*WHAT YOU WILL DO*.
Give back every record below in full and exactly, but without a single image.

....................

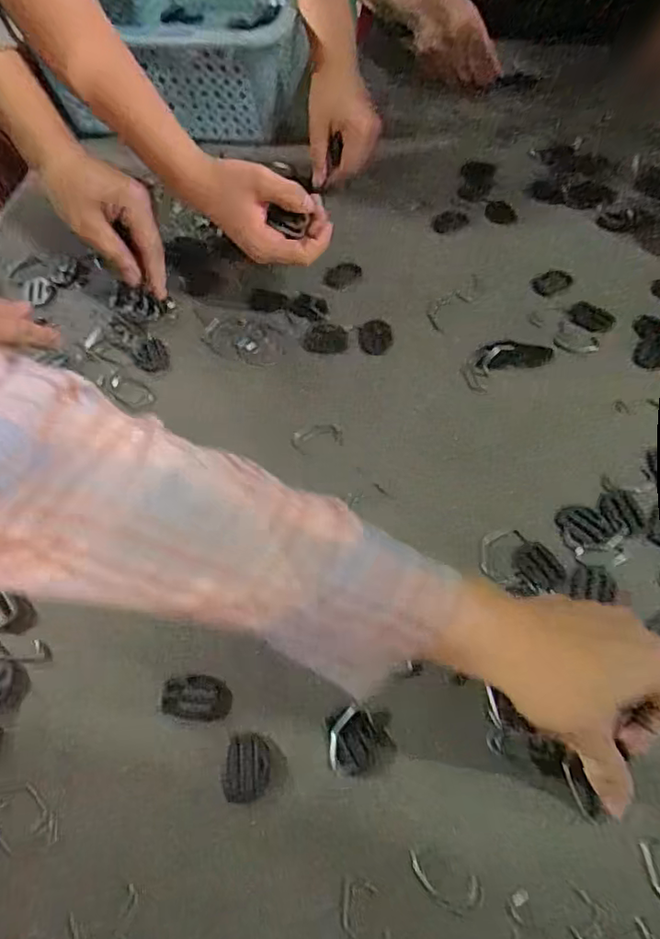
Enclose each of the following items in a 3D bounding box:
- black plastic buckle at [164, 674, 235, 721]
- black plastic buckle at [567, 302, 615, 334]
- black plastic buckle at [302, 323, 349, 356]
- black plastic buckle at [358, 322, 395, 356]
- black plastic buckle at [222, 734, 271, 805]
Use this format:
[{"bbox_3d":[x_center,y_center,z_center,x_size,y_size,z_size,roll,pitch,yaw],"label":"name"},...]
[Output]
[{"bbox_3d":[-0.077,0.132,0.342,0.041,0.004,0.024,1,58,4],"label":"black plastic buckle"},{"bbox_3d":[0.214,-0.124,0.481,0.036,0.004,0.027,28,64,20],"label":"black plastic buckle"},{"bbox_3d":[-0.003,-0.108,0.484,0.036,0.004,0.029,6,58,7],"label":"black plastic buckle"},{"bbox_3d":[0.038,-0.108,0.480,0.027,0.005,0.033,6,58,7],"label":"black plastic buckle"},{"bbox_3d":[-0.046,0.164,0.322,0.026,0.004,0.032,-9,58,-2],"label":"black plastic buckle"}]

....................

*RESULT FOR THIS EXERCISE*.
Enclose each of the following items in a 3D bounding box:
- black plastic buckle at [164, 674, 235, 721]
- black plastic buckle at [567, 302, 615, 334]
- black plastic buckle at [302, 323, 349, 356]
- black plastic buckle at [358, 322, 395, 356]
- black plastic buckle at [222, 734, 271, 805]
Use this format:
[{"bbox_3d":[x_center,y_center,z_center,x_size,y_size,z_size,roll,pitch,yaw],"label":"name"},...]
[Output]
[{"bbox_3d":[-0.077,0.132,0.342,0.041,0.004,0.024,1,58,4],"label":"black plastic buckle"},{"bbox_3d":[0.214,-0.124,0.481,0.036,0.004,0.027,28,64,20],"label":"black plastic buckle"},{"bbox_3d":[-0.003,-0.108,0.484,0.036,0.004,0.029,6,58,7],"label":"black plastic buckle"},{"bbox_3d":[0.038,-0.108,0.480,0.027,0.005,0.033,6,58,7],"label":"black plastic buckle"},{"bbox_3d":[-0.046,0.164,0.322,0.026,0.004,0.032,-9,58,-2],"label":"black plastic buckle"}]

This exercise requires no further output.